Cass. Com., 20 novembre 2024 – Pourvoi n° 23-12.297
Rappel des faits et procédure
La société JBC, dirigée par M. [M], a été mise en redressement judiciaire le 16 mars 2017 après une déclaration de cessation des paiements déposée le 3 février 2017. La procédure a ensuite été convertie en liquidation judiciaire.
Le liquidateur a engagé une action contre M. [M] en responsabilité pour insuffisance d’actif, reprochant notamment un retard dans la déclaration de cessation des paiements, laquelle a été fixée rétroactivement au 16 septembre 2015.
La cour d’appel de Poitiers a condamné M. [M] à payer 150 000 euros au titre de l’insuffisance d’actif, estimant qu’il avait commis une faute de gestion en retardant la déclaration de cessation des paiements, et ce, malgré l’ouverture d’une procédure de conciliation en 2015. M. [M] a formé un pourvoi en cassation.
Problème de droit
Un dirigeant est-il tenu de déclarer l’état de cessation des paiements durant une procédure de conciliation ?
Le retard dans la déclaration peut-il constituer une faute de gestion engageant la responsabilité du dirigeant pour insuffisance d’actif
Solution
La Cour de cassation casse l’arrêt d’appel, rappelant que :
En vertu des articles L. 611-4 et L. 631-4 du Code de commerce, un dirigeant n’est pas tenu de déclarer l’état de cessation des paiements tant qu’une procédure de conciliation est en cours. L’obligation de déclaration prend effet immédiatement à l’expiration de cette procédure.

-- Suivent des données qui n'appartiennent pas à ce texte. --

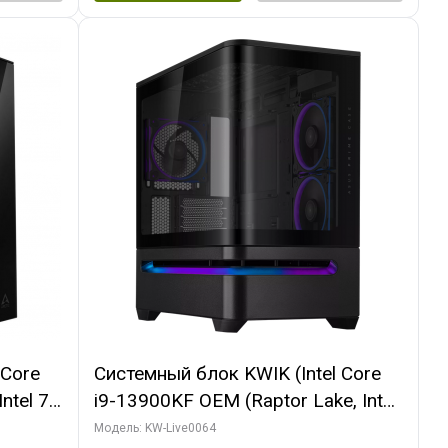
 Core
Системный блок KWIK (Intel Core
ntel 7,
i9-13900KF OEM (Raptor Lake, Intel
(2
7, C24 16EC/8P/ 64 ГБ ОЗУ (2
Модель: KW-Live0064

La cour d’appel a violé ces textes en considérant que la procédure de conciliation n’exonérait pas M. [M] de ses obligations. Elle aurait dû examiner si M. [M] avait respecté son obligation de déclaration à la fin de la conciliation pour apprécier une éventuelle faute.
Motifs
Sur l’exonération durant la conciliation :
Le délai de quarante-cinq jours pour déclarer la cessation des paiements est suspendu pendant une procédure de conciliation. Ce mécanisme vise à favoriser la recherche d’un accord entre le débiteur et ses créanciers sans aggraver la situation juridique du dirigeant.

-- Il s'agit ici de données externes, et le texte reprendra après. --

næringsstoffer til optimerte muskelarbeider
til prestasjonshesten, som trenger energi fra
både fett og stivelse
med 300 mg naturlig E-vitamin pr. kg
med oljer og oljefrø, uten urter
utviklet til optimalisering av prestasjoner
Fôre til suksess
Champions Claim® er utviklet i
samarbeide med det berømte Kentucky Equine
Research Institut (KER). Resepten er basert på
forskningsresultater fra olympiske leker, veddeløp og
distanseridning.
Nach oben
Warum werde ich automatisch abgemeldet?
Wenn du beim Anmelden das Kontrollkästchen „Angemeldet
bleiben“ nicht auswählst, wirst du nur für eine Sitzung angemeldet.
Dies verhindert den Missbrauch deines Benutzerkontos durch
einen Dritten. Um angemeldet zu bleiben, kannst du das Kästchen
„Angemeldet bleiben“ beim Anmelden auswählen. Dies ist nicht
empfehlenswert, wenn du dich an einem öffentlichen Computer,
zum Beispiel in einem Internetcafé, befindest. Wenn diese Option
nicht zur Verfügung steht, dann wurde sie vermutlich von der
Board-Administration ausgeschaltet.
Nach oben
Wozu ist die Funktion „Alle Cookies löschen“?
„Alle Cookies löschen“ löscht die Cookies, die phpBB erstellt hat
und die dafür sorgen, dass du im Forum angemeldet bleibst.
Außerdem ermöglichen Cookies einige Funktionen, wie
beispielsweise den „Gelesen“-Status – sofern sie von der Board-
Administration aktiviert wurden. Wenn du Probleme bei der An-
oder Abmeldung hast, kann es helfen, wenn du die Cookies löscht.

Sur l’imputabilité du passif :
La Cour de cassation précise que pour engager la responsabilité d’un dirigeant en insuffisance d’actif, il faut démontrer une faute distincte et prouvée. En l’espèce, le passif imputable à M. [M] doit être apprécié à l’expiration de la procédure de conciliation et non avant.
Analyse
Cet arrêt confirme que la conciliation protège le dirigeant en suspendant son obligation de déclarer l’état de cessation des paiements, renforçant ainsi l’attractivité de ce mécanisme dans la gestion des difficultés des entreprises.

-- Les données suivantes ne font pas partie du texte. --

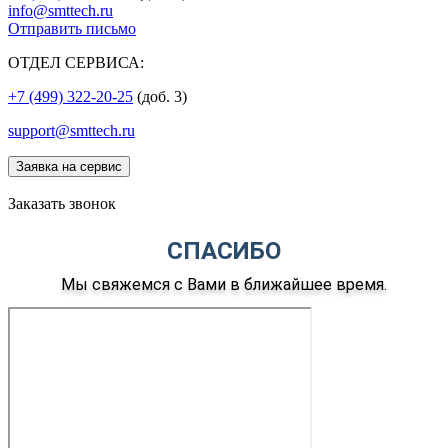
info@smttech.ru
Отправить письмо
ОТДЕЛ СЕРВИСА:
+7 (499) 322-20-25
(доб. 3)
support@smttech.ru
Заявка на сервис
Заказать звонок
СПАСИБО
Мы свяжемся с Вами в ближайшее время.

En outre, la Cour rappelle qu’une condamnation pour insuffisance d’actif nécessite une analyse rigoureuse des fautes de gestion. En l’absence de manquements caractérisés à l’issue de la procédure de conciliation, la responsabilité du dirigeant ne peut être retenue.
Conclusion
Cette décision est importante car elle réaffirme les protections conférées par la procédure de conciliation, tout en soulignant que la responsabilité des dirigeants ne peut être engagée qu’après une analyse précise du moment où les obligations légales prennent effet. Elle offre ainsi une sécurité juridique aux chefs d’entreprise face aux risques liés à la gestion des difficultés financières.